Real respect is due the "Stalker" who can wrestle one to the ground and break it's neck!!!
M.
Recon in Europe you'll almost get jail time for mishandling animals in such a way and rightly so.
Stalking is one way of hunting or culling animals, I think it our duty to control the numbers of deer in such a way that we upset the countryside the least, let the animals suffer the least. This should be our priority not some ego satisfying "stalk as close as you can". In those cases I think it would be better to leave animal culling to professionals, deer "stalkers" should then rather play with a playstation.....
The reason why I am saying this is that in all my years of hunting most wounding of animals were at either extreme long range by people who don't have the "know how" or at very short range with hastily taken snap shots. What I am criticising is not that animals are shot at short range but that some "stalkers" would not take a shot from a decent mid range rested position at a rested animal to make a clean kill....no rather try stalk in closer ...and closer just to get a kick out of it.....then the shot has to be taken for egos sake. I would not hunt with such a person.
We (including myself) make enough mistakes even with best intensions when out after deer, don't need an ego trip making it worse.
My take of an ideal "stalking" rifle: depends on the countryside that one shoots, maybe also animal behaviour.
Dense cover shooting will dictate a different rifle than open country.
I have put a lot of effort in building or putting together my own rifles to cover different situations.
For deer culling in dense plantations an old leveraction 30-30 with red dot sight and 160gr leverevolution handles nicely and stops deer quite well. I don't like this kind of shooting as it can get messy however it is often the only way of getting deer that are trapped inside fenced in dense cover areas. For heavy cover and mixed terrain I have a light barrelled 20" 308 with 3-12x50 S&B flash dot scope, I limit this rifle to 300m although it would be capable of further.

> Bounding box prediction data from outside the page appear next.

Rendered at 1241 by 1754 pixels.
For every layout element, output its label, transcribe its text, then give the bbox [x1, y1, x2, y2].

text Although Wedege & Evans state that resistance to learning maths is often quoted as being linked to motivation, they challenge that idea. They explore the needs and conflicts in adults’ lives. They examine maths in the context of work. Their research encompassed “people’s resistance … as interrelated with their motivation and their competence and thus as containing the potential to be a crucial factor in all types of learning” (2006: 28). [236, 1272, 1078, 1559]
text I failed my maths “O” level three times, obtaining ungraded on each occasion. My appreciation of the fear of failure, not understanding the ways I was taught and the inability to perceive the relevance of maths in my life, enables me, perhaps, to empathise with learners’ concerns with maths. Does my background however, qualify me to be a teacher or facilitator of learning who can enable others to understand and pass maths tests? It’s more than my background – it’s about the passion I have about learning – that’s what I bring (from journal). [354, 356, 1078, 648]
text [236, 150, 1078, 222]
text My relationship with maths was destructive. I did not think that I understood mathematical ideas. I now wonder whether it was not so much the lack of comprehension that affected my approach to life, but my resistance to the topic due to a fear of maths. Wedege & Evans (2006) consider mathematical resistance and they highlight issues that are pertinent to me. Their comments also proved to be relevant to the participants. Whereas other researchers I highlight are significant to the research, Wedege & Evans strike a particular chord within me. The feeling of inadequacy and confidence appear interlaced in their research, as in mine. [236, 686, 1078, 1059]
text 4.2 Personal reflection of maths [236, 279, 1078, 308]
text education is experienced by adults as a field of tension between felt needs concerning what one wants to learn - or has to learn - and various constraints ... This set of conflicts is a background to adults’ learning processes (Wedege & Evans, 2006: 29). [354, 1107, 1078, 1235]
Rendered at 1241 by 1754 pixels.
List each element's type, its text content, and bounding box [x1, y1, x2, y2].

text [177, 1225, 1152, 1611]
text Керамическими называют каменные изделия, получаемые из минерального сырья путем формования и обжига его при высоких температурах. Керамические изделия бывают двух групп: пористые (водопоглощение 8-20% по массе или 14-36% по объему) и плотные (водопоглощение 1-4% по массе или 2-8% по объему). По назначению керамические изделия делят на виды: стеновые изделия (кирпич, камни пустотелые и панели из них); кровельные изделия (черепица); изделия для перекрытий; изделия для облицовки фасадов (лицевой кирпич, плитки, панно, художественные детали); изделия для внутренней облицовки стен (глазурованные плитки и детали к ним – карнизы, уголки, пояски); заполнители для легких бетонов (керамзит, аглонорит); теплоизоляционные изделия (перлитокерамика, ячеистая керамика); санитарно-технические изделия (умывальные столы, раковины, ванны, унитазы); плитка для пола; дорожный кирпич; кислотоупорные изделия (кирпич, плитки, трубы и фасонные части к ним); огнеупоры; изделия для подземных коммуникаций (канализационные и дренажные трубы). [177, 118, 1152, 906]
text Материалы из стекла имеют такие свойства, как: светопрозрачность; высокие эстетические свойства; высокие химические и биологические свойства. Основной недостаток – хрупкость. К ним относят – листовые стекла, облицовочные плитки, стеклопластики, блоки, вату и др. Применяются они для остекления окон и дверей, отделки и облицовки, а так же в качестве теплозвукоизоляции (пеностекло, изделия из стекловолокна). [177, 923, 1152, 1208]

For general deer culling I have a 22" barrelled mid weight 308 with 6.5-20x50 Zeiss weighing 4.2 kg, with this rifle I have taken deer from 4m to slightly over 400m.
For hill stalking or open terrain I have an ultra light tactical style rifle, again 308, palma barrel 20" with a heavy 6-24 Kahles tactical scope. Rifle weighs around 10.5lbs including the Kahles. This rifle is ideal for precision shots at our smallish deer in high grass mostly meaning neck or head shots.
I have shot several deer off-hand with it too.
All my rifles apart from the leveraction have aftermarket hand lapped match grade barrels, stocks made to suit larger scopes and scopes have bdc turrets. The lightweight hunting rifle with 3-12x50 flash dot scope might be the best all-round hunting rifle.